Neo4j

If you’re new to Unstructured, read this note first.

Before you can create a destination connector, you must first sign in to your Unstructured account:

If you do not already have an Unstructured account, go to https://unstructured.io/contact and fill out the online form to indicate your interest.
If you already have an Unstructured account, sign in by using the URL of the sign in page that Unstructured provided to you when your Unstructured account was created.
If you do not have this URL, contact Unstructured Sales at sales@unstructured.io.

After you sign in, the Unstructured user interface (UI) appears, which you use to get your Unstructured API key. To learn how, watch this 40-second how-to video.

After you create the destination connector, add it along with a source connector to a workflow. Then run the worklow as a job. To learn how, try out the hands-on Workflow Endpoint quickstart, go directly to the quickstart notebook, or watch the two 4-minute video tutorials for the Unstructured Python SDK.

You can also create destination connectors with the Unstructured user interface (UI). Learn how.

If you need help, reach out to the community on Slack, or contact us directly.

You are now ready to start creating a destination connector! Keep reading to learn how.

Send processed data from Unstructured to Neo4j.

The requirements are as follows.

A Neo4j deployment.
- For the Unstructured UI or the Unstructured API, local Neo4j deployments are not supported.
- For Unstructured Ingest, local and non-local Neo4j deployments are supported.
The following video shows how to set up a Neo4j Aura deployment:
The username and password for the user who has access to the Neo4j deployment.
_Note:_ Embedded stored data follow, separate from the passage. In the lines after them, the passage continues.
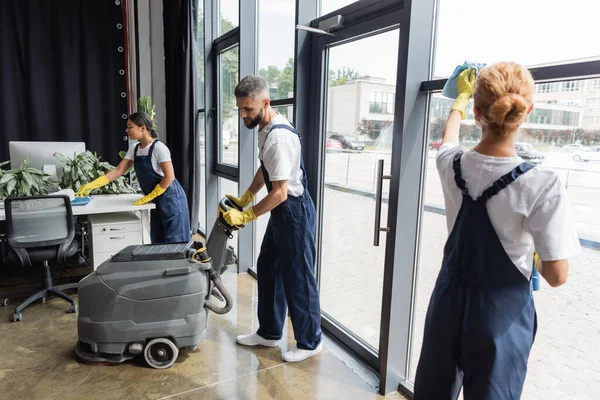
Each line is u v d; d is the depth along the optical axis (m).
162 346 2.33
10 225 2.73
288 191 2.21
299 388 2.19
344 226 2.69
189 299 2.34
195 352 2.51
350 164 2.57
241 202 2.52
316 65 2.74
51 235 2.87
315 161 2.84
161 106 5.34
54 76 4.77
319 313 2.45
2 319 2.88
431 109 1.95
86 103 4.93
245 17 3.48
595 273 1.42
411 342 2.21
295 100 2.81
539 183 1.07
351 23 2.35
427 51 1.89
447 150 1.31
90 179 3.59
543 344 1.64
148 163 3.14
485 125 1.14
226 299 2.45
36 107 4.71
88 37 4.85
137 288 2.28
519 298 1.16
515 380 1.17
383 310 2.11
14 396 2.06
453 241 1.25
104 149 5.10
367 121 2.39
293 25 3.05
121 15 4.97
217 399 2.08
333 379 2.28
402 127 1.91
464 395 1.23
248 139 3.65
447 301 1.25
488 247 1.16
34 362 2.37
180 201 3.29
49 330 2.74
The default user is typically neo4j.
- For a Neo4j Aura instance, the defaut user’s is typically set when the instance is created.
- For an AWS Marketplace, Microsoft Azure Marketplace, or Google Cloud Marketplace deployment of Neo4j, the default user is typically set during the deployment process.
- For a local Neo4j deployment, you can set the default user’s initial password or recover an admin user and its password.
The connection URI for the Neo4j deployment, which starts with neo4j://, neo4j+s://, bolt://, or bolt+s://; followed by localhost or the host name; and sometimes ending with a colon and the port number (such as :7687). For example:
- For a Neo4j Aura deployment, browse to the target Neo4j instance in the Neo4j Aura account and click Connect > Drivers to get the connection URI, which follows the format neo4j+s://<host-name>. A port number is not used or needed.
- For an AWS Marketplace, Microsoft Azure Marketplace, or Google Cloud Marketplace deployment of Neo4j, see Neo4j on AWS, Neo4j on Azure, or Neo4j on GCP for details about how to get the connection URI.
- For a local Neo4j deployment, the URI is typically bolt://localhost:7687
- For other Neo4j deployment types, see the deployment provider’s documentation.
Learn more.
The name of the target database in the Neo4j deployment. A default Neo4j deployment typically contains two standard databases: one named neo4j for user data and another named system for system data and metadata. Some Neo4j deployment types support more than these two databases per deployment; Neo4j Aura instances do not.
- Create additional databases for a local Neo4j deployment that uses Enterprise Edition; or for Neo4j on AWS, Neo4j on Azure, or Neo4j on GCP deployments.
- Get a list of additional available databases for a local Neo4j deployment that uses Enterprise Edition; or for Neo4j on AWS, Neo4j on Azure, or Neo4j on GCP deployments.

Graph Output

The graph ouput of the Neo4j destination connector is represented in the following diagram:

View the preceding diagram in full-screen mode.

In the preceding diagram:

The Document node represents the source file.
The UnstructuredElement nodes represent the source file’s Unstructured Element objects, before chunking.
The Chunk nodes represent the source file’s Unstructured Element objects, after chunking.
Each UnstructuredElement node has a PART_OF_DOCUMENT relationship with the Document node.
Each Chunk node also has a PART_OF_DOCUMENT relationship with the Document node.
Each UnstructuredElement node has a PART_OF_CHUNK relationship with a Chunk element.
Each Chunk node, except for the “last” Chunk node, has a NEXT_CHUNK relationship with its “next” Chunk node.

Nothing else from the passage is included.